## GIVEN TEXT
Consumer Federal Protection Bureau (CFPB) Regulations Glossary

What is the CFPB and what are CFPB Regulations?

The Consumer Federal Protection Bureau, or CFPB, is a government agency established in 2011 with a focus on protecting the rights of consumers and assuring that banks, lenders and other financial companies follow fair practices.

The CFPB assists consumers in the submission and resolution of complaints against companies that are in violation of federal consumer financial law.

What regulations are covered under the CFPB?

Regulation B: Equal Credit Opportunity Act

Enacted in October 1974, the Equal Credit Opportunity Act made it illegal for creditors to discriminate against applicants based on age, race, sex, marital stator or public assistance received.

The ECOA requires creditors to:

• Inform consumers if their credit request has been accepted or denied within 30 days.

• Provide the reason a consumer is being denied a credit request.

Creditors also cannot:

• Disallow regular sources of income (including alimony, child support and social security payments).

## WORK ORDER A
Translate this sentence from the CFPB regulations glossary into Spanish: "The CFPB assists consumers in the submission and resolution of complaints against companies that are in violation of federal consumer financial law."
## WORK ORDER B
Carry on the CFPB regulations glossary from its final bullet point.

[Stored data entries]

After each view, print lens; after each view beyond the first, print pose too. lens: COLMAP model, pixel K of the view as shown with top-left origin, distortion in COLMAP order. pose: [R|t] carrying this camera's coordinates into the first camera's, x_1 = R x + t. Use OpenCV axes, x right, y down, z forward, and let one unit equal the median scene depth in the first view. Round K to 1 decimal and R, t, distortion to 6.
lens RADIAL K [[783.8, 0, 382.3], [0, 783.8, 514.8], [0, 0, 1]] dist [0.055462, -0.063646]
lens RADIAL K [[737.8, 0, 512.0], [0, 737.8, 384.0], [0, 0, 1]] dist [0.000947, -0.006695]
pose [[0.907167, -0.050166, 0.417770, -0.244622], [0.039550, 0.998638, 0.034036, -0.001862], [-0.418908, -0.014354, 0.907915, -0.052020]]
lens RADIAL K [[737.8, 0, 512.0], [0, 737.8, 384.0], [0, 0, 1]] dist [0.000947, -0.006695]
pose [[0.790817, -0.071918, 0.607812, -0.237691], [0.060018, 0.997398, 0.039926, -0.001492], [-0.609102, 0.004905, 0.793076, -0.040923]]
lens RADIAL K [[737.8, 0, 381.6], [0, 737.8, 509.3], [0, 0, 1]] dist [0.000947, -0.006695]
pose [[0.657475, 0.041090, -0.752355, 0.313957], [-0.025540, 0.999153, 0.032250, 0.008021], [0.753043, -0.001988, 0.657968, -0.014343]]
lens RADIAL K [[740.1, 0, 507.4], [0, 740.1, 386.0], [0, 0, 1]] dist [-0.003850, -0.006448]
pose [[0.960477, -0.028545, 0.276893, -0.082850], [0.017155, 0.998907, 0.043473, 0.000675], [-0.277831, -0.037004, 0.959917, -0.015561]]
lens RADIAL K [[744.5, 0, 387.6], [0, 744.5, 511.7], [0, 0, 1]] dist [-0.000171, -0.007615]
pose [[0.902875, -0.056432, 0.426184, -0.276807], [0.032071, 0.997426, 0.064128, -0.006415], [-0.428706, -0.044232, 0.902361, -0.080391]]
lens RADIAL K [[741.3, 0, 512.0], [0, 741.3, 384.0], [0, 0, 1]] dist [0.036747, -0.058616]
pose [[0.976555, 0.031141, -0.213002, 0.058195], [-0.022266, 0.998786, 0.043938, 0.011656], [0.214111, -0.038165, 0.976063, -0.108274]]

## RESPONSE AREA A
La CFPB ayuda a los consumidores a presentar y resolver quejas contra las empresas que infringen la ley federal de protección financiera del consumidor.

## RESPONSE AREA B
• Ask a consumer their marital status if they are applying for separate, unsecured credit (unless the consumer lives in Arizona, California, Idaho, Louisiana, Nevada, New Mexico, Texas, Washington or Wisconsin).

• Ask a consumer if they plan to have children/more children.

Regulation C: Home Mortgage Disclosure Act

Enacted in December 1975, the Home Mortgage Disclosure Act (HMDA) requires financial institutions to provide mortgage data to the general public.

This information helps public officials to make policy decisions and draw awareness to potentially discriminatory lending patterns.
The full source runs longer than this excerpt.